═══ Provided text ═══

The Clear Path to Ending OPT

End OPT Now: A Post-Loper Bright, Textualist Opportunity for the President

In recent weeks, the immigration conversation has sharpened around a long-overdue reform: Rep. Glenn Grothman’s OPT Fair Tax Act, which aims to close a payroll tax loophole that gives employers a financial incentive to hire foreign students on Optional Practical Training (OPT) over American graduates. Ken Cuccinelli rightly called it “so long overdue,” while noting the deeper issue—OPT itself lacks a solid congressional foundation and displaces American workers by the tens of thousands. As someone who has been writing extensively about AI’s transformative impact on the economy, I see this not as a narrow immigration dispute but as a critical labor market decision in the age of rapid technological change.

The President should direct the Department of Homeland Security to end post-completion OPT through executive action and rulemaking—and confidently dare any challengers to sue. The legal landscape, reshaped by Loper Bright Enterprises v. Raimondo (2024) and reinforced by Justice Amy Coney Barrett’s recent textualist opinion in Montgomery v. Caribe Transport II (2026), has never been more favorable for restoring statutory limits on executive-created immigration programs.

The Problem with OPT

Optional Practical Training is a regulatory creation with no explicit statutory basis in the Immigration and Nationality Act. It allows roughly 330,000 foreign graduates each year—many in STEM fields—to work in the United States for up to three years under the F-1 student visa category. Recent ICE actions have uncovered over 10,000 suspected “phantom workers” exploiting the system, and the payroll tax exemption makes OPT hires materially cheaper than American graduates.

In the context of my recent pieces on AI, this matters profoundly. Artificial intelligence is automating routine tasks, intensifying competition for high-skill entry-level roles in tech, engineering, and data science. American graduates, many carrying student debt, deserve first access to these opportunities. Continuing a regulatory program that subsidizes foreign labor at the expense of domestic talent is not just outdated policy—it actively undermines our ability to build and retain the human capital needed to lead in an AI-driven world.

Legal Foundation for Ending OPT

OPT rests entirely on DHS regulations interpreting INA § 214(a), which authorizes the Secretary to prescribe the “time and conditions” for nonimmigrant admission. The statute, however, defines F-1 status around bona fide students “pursuing a full course of study.” Post-graduation employment—especially multi-year extensions—stretches that language beyond recognition. Practical training disconnected from active study is not incidental; it is a separate work authorization program invented by agency rulemaking.

For decades, this survived judicial review primarily because of Chevron deference, under which courts deferred to “reasonable” agency interpretations of ambiguous statutes. That shield is now gone.

How Loper Bright Changes the Game

Loper Bright overruled Chevron, requiring courts to exercise independent judgment on the meaning of statutes. No longer can agencies claim broad implied powers simply because a provision is less than crystal clear. Judges must determine the best reading of the law, giving appropriate respect to agency expertise but not blind deference.

This directly weakens prior decisions like the D.C. Circuit’s 2022 Washington Alliance of Technology Workers v. DHS ruling, which upheld OPT under the old deference regime. Post-Loper Bright, challengers and defenders alike must argue from the statutory text itself. The best reading of “pursuing a full course of study” does not naturally encompass years of post-graduation employment in the private sector. A President directing DHS to rescind these regulations would be correcting executive overreach, not inventing new policy.

═══

## Exercise objective
Retype the OPT article from "The Clear Path" up to and including "rapid technological change.". Answer from the OPT article alone, with nothing drawn from outside it.

═══ Information shown ═══

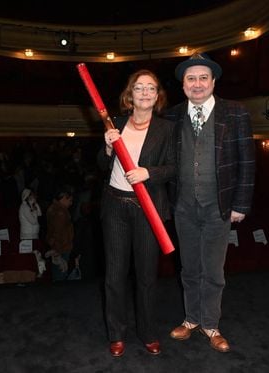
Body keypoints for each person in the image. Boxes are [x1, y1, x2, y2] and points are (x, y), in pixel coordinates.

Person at [165, 53, 256, 353]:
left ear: (213, 81)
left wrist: (241, 204)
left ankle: (211, 325)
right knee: (189, 268)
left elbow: (247, 161)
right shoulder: (172, 115)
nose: (198, 83)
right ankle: (191, 320)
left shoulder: (236, 113)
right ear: (183, 85)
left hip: (220, 206)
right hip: (183, 206)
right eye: (191, 78)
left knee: (214, 271)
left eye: (203, 77)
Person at [98, 69, 176, 357]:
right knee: (115, 275)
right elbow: (100, 164)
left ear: (157, 96)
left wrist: (148, 173)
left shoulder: (166, 129)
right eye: (139, 88)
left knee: (146, 277)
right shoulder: (115, 124)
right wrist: (107, 149)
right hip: (115, 206)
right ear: (129, 95)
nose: (145, 92)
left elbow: (173, 167)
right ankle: (116, 333)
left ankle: (147, 332)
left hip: (148, 209)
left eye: (151, 88)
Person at [44, 186, 74, 281]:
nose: (71, 203)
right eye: (70, 200)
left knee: (58, 275)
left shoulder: (55, 209)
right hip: (61, 249)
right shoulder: (60, 212)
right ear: (64, 198)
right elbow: (57, 233)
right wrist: (58, 253)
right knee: (60, 277)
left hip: (59, 247)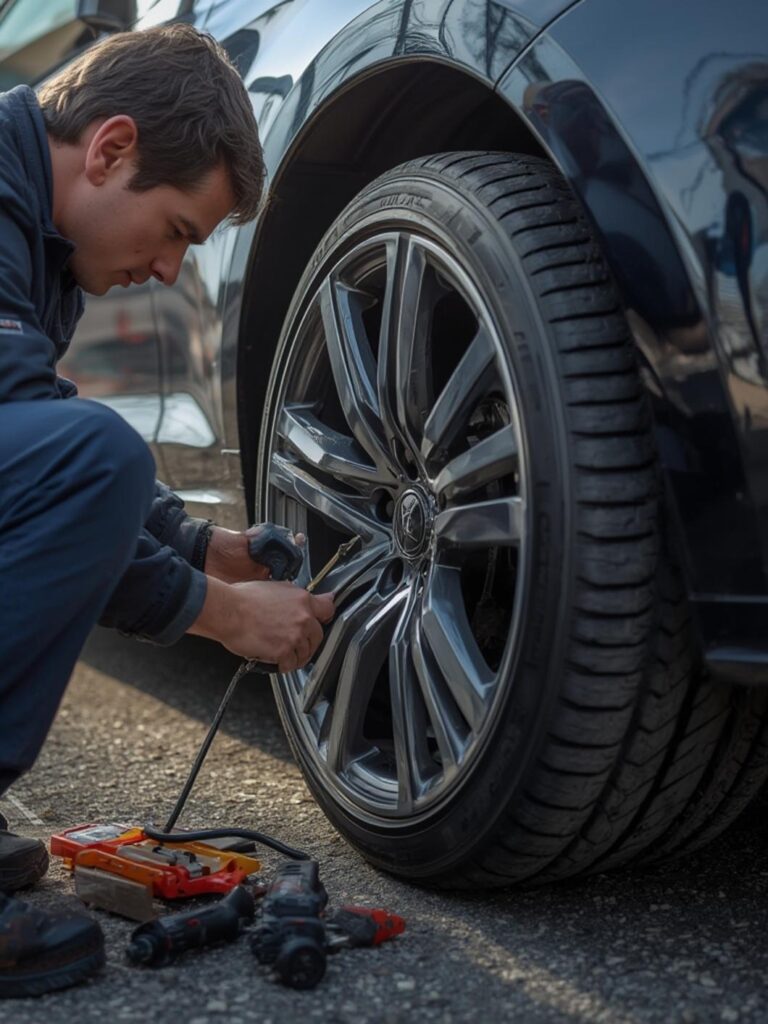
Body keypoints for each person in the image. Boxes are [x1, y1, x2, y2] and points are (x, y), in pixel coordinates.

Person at [0, 23, 334, 996]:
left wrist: (199, 543)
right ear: (110, 149)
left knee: (87, 449)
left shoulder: (32, 227)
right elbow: (63, 466)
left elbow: (30, 432)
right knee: (94, 453)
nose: (171, 273)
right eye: (181, 232)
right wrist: (225, 615)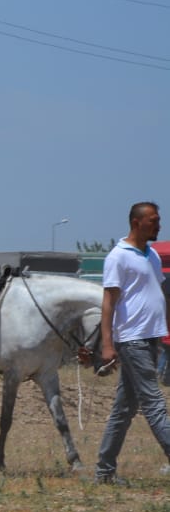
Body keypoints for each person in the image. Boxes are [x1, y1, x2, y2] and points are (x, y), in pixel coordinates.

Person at [94, 202, 170, 485]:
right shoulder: (118, 257)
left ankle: (104, 472)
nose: (159, 225)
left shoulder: (151, 255)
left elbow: (155, 294)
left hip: (151, 338)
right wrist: (107, 344)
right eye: (154, 220)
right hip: (132, 339)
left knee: (124, 409)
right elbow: (108, 303)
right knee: (154, 404)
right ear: (137, 223)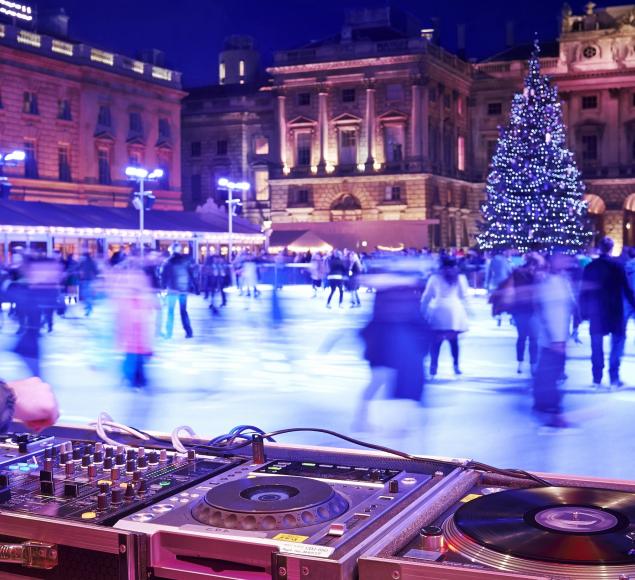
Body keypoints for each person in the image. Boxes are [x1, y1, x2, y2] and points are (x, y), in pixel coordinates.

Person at [580, 237, 635, 387]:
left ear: (599, 248)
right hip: (614, 309)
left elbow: (583, 291)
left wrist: (583, 311)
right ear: (611, 248)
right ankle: (614, 376)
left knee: (596, 345)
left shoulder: (590, 267)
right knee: (617, 341)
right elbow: (627, 289)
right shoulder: (617, 267)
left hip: (596, 310)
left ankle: (597, 377)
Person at [532, 254, 575, 428]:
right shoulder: (546, 281)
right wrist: (553, 337)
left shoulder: (564, 280)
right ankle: (550, 406)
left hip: (560, 333)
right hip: (552, 335)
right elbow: (542, 308)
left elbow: (570, 305)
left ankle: (544, 403)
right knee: (550, 370)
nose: (566, 261)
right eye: (561, 258)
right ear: (552, 262)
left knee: (551, 370)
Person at [421, 256, 470, 376]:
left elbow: (427, 296)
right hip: (454, 311)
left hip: (439, 309)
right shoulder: (459, 278)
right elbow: (464, 296)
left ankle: (434, 366)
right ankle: (456, 365)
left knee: (436, 342)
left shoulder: (434, 278)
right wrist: (469, 310)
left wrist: (422, 310)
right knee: (453, 341)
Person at [509, 253, 545, 374]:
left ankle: (523, 363)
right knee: (531, 338)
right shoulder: (532, 275)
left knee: (524, 338)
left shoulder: (518, 273)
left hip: (521, 309)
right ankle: (530, 364)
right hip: (530, 310)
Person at [161, 244, 194, 339]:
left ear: (172, 250)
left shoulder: (168, 261)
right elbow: (191, 274)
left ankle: (169, 333)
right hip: (183, 289)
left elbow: (164, 275)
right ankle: (189, 331)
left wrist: (163, 286)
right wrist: (192, 286)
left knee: (170, 311)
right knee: (183, 311)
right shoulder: (185, 260)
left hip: (172, 289)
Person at [485, 250, 513, 326]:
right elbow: (509, 271)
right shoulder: (505, 261)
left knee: (496, 300)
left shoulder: (492, 261)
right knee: (506, 300)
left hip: (494, 283)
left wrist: (487, 284)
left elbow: (489, 273)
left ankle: (498, 315)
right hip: (504, 283)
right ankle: (510, 317)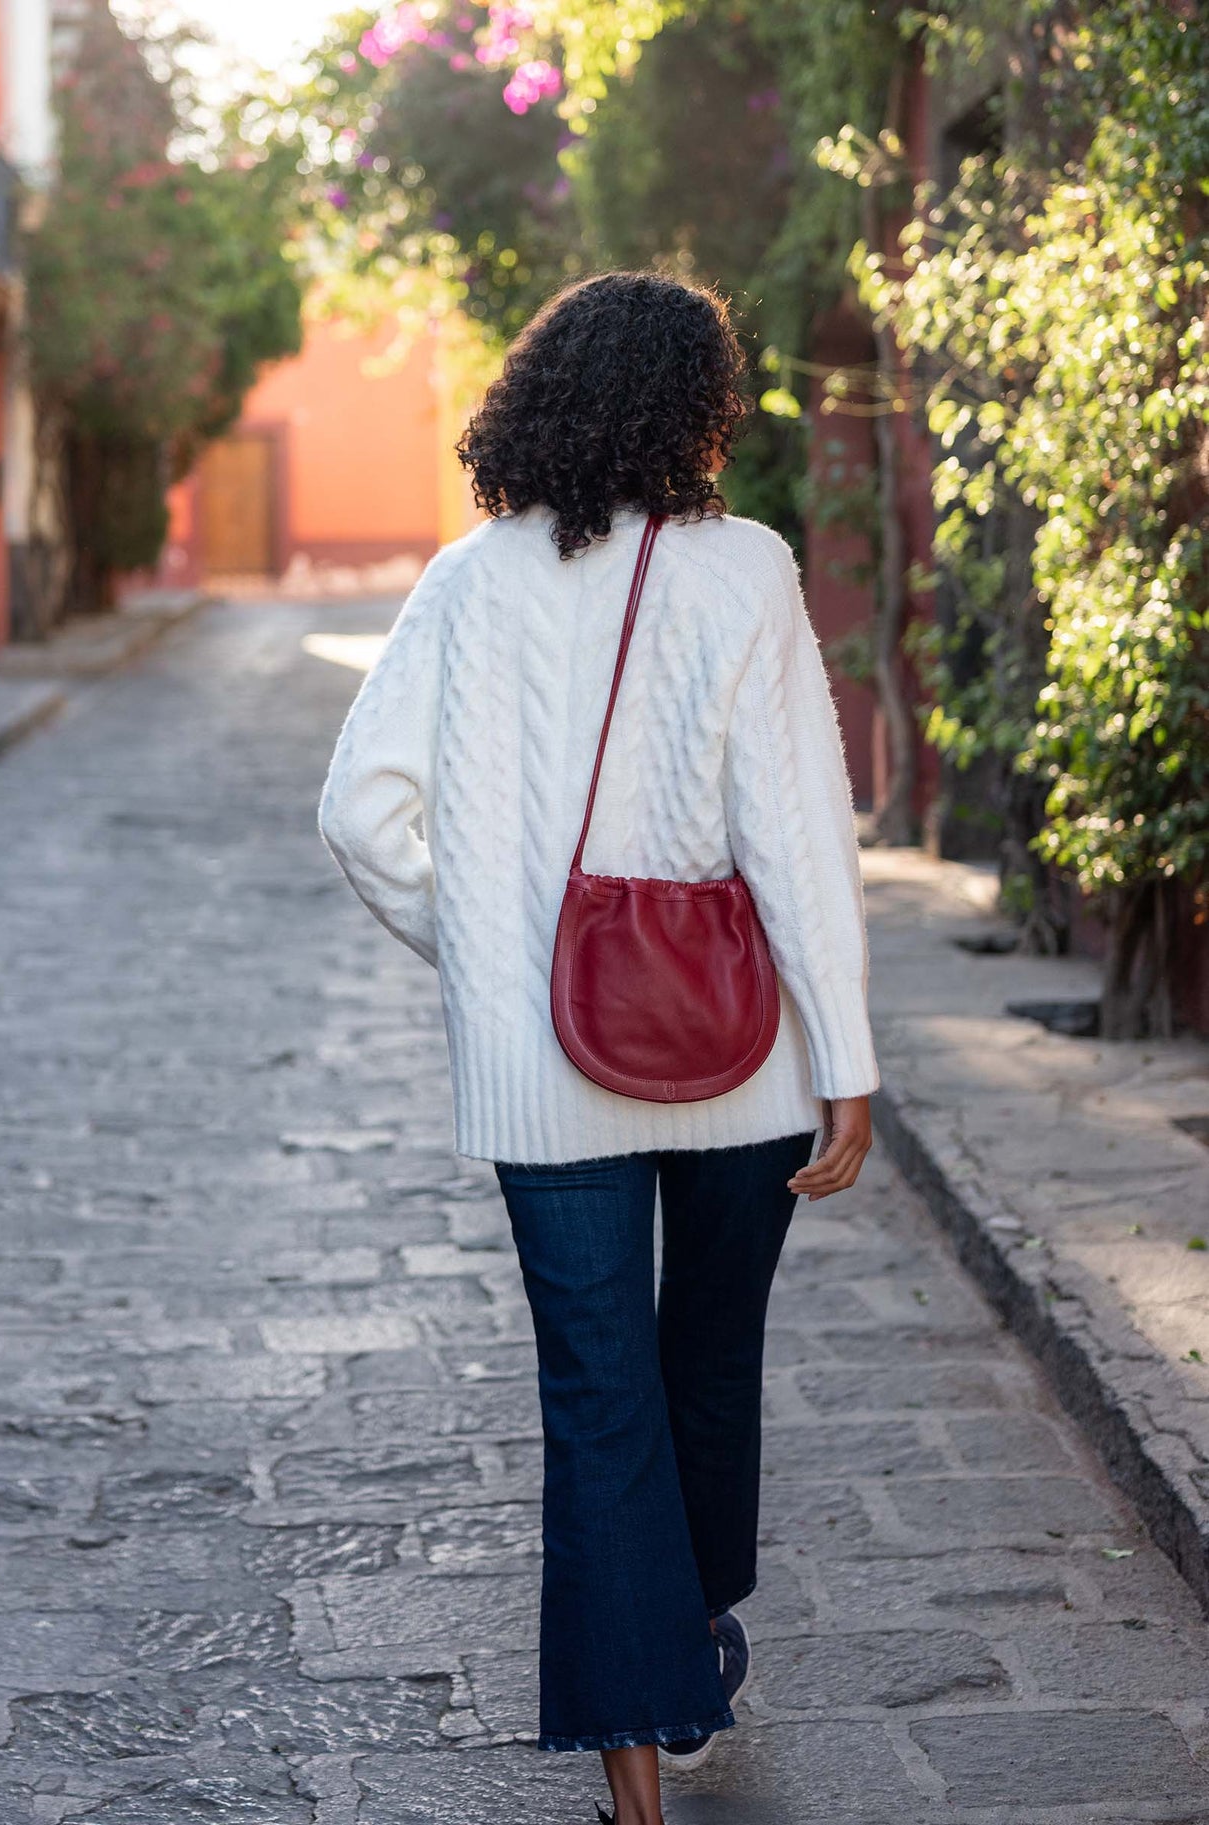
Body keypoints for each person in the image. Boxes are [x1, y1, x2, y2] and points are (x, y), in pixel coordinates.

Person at [318, 271, 877, 1825]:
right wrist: (843, 1052)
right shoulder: (746, 569)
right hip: (739, 1058)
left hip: (540, 1084)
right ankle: (689, 1634)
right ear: (697, 408)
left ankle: (636, 1760)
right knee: (708, 1356)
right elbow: (794, 825)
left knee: (596, 1393)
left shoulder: (465, 581)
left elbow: (358, 813)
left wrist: (495, 964)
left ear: (538, 402)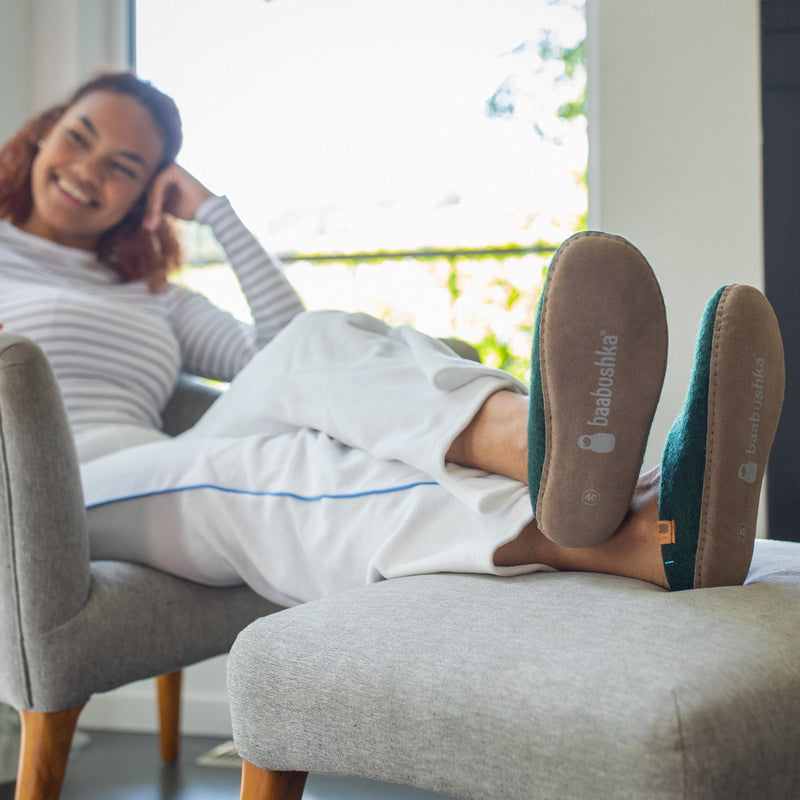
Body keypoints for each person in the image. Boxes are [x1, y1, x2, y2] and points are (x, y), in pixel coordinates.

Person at [0, 72, 785, 607]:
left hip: (155, 455)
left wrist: (216, 212)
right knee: (263, 472)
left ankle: (551, 457)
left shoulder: (155, 298)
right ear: (39, 137)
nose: (87, 170)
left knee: (312, 340)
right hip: (55, 488)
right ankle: (636, 510)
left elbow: (274, 350)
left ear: (145, 197)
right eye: (78, 138)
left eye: (124, 166)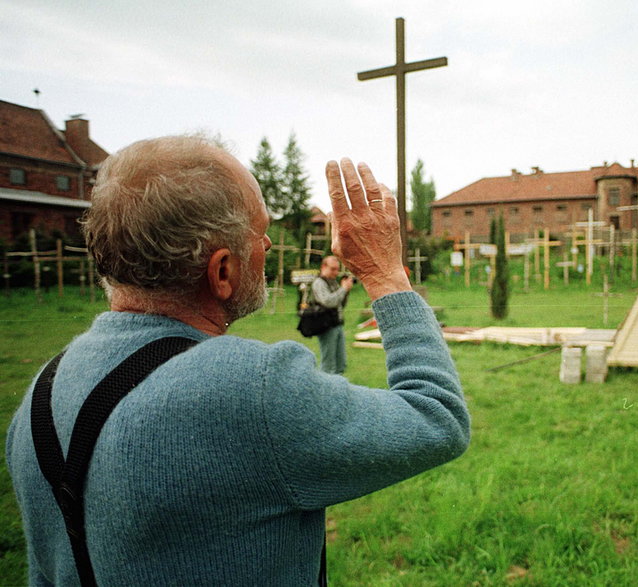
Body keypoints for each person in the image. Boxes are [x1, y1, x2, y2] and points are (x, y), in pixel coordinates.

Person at [5, 136, 469, 586]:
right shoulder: (253, 389)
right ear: (222, 270)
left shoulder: (39, 398)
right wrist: (385, 273)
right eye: (261, 233)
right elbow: (436, 417)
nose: (267, 247)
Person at [310, 255, 353, 374]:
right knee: (328, 365)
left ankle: (338, 389)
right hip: (326, 326)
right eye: (333, 269)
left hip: (337, 324)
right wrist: (343, 289)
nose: (336, 272)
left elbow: (340, 304)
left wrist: (346, 291)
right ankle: (325, 391)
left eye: (337, 269)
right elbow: (328, 302)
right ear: (324, 267)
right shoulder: (319, 283)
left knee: (341, 364)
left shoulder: (333, 282)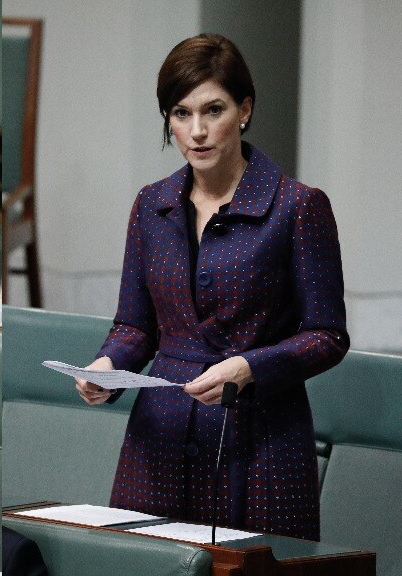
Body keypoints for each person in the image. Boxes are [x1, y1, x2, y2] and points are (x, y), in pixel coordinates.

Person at [74, 33, 348, 541]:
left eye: (213, 110)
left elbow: (328, 335)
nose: (196, 132)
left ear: (244, 110)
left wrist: (251, 367)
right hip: (159, 437)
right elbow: (135, 324)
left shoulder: (297, 206)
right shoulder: (150, 205)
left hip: (262, 442)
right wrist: (108, 365)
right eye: (180, 114)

═══

## Response to this task
The Clear Path to Ending OPT

End OPT Now: A Post-Loper Bright, Textualist Opportunity for the President

In recent weeks, the immigration conversation has sharpened around a long-overdue reform: Rep. Glenn Grothman’s OPT Fair Tax Act, which aims to close a payroll tax loophole that gives employers a financial incentive to hire foreign students on Optional Practical Training (OPT) over American graduates. Ken Cuccinelli rightly called it “so long overdue,” while noting the deeper issue—OPT itself lacks a solid congressional foundation and displaces American workers by the tens of thousands. As someone who has been writing extensively about AI’s transformative impact on the economy, I see this not as a narrow immigration dispute but as a critical labor market decision in the age of rapid technological change.